** BEGIN Text **

Memory leak in pyROOT when using user-defined C++ macros from Python and TTree Friends

martialc · May 22, 2024, 1:18pm

ROOT Version: 6.26/04 (from /cvmfs/sft.cern.ch/lcg/views/LCG_102/x86_64-centos7-gcc8-opt)
Python Version: 3.11.2
Platform: CentOS Linux release 7.9.2009 (Core)

Hi! I’m kind of new to ROOT and pyROOT, but theses past few months I’ve been familiarizing myself with the framework and I’ve arrived to a script that does everything I need to do: read a TTree from a TFile, create a new TTree in a new TFile and compute some TBranches from the TBranches in the original TFile and writing them to the new TTree.

However, I’ve come to the realisation that this script is using enormous amounts of memory (the jobs in Condor end up using ~100GB of memory when computing 20-30 new branches in 300k entries files). This happens too in local.

Code structure

In detail, what I’ve done with the code is:

I’ve written a series of .cpp that look like this:

// project/macros/macro.cpp
#include <vector>
vector<float> macro(
    vector<float> value1,
    vector<float> value2
) {
    vector<float> result;
    // compute and push back values for result
    return result;
}

I’ve wrapped the C++ macros with Python functions so I can call them as part of a package:

# project/src/module/macros/macro.py
import ROOT

ROOT.gROOT.LoadMacro('project/macros/macro.cpp')

def macro(tree, *args, **kwargs):
    return ROOT.macro(
        getattr(tree, 'value1'), #branch with vector of floats
        getattr(tree, 'value2')  #branch with vector of floats
    )

I’ve built a Python class that handles dynamic creation of branches from these macros:

# project/src/classes/reTupler.py
class reTupler:
    def __init__(self, tree_name, new_file, src_file):
        self.src_file = ROOT.TFile.Open(src_file)
        self.src_tree = self.src_file.Get(tree_name)

        self.new_file = ROOT.TFile.Open(new_file,'recreate')
        self.new_tree = ROOT.TTree(tree_name, tree_name)

        # To access branches in 'src_tree' from 'new_tree':
        self.new_tree.AddFriend(self.src_tree)

        # To keep track of new branches and store values:
        self.new_branches = {}

    def add_branch(self, name, f, value_type='float'):
        self.new_branches[name] = {}
        self.new_branches[name]['f'] = f
        self.new_branches[name]['name']  = name
        self.new_branches[name]['value_type'] = value_type
        self.new_branches[name]['value']   = value = ROOT.std.vector(value_type)()
        self.new_branches[name]['tbranch'] = self.new_tree.Branch(name, value)

** END Text **
** BEGIN Stored data **

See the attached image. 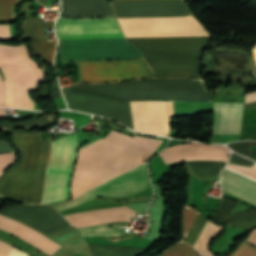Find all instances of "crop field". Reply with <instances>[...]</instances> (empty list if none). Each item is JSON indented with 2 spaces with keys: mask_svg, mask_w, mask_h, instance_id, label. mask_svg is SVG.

** END Stored data **

▸ The task: Reproduce the pyROOT memory leak post word for word, from "I’ve built a" to "self.new_tree = ROOT.TTree(tree_name, tree_name)".

▸ Solved exercise:
I’ve built a Python class that handles dynamic creation of branches from these macros:

# project/src/classes/reTupler.py
class reTupler:
    def __init__(self, tree_name, new_file, src_file):
        self.src_file = ROOT.TFile.Open(src_file)
        self.src_tree = self.src_file.Get(tree_name)

        self.new_file = ROOT.TFile.Open(new_file,'recreate')
        self.new_tree = ROOT.TTree(tree_name, tree_name)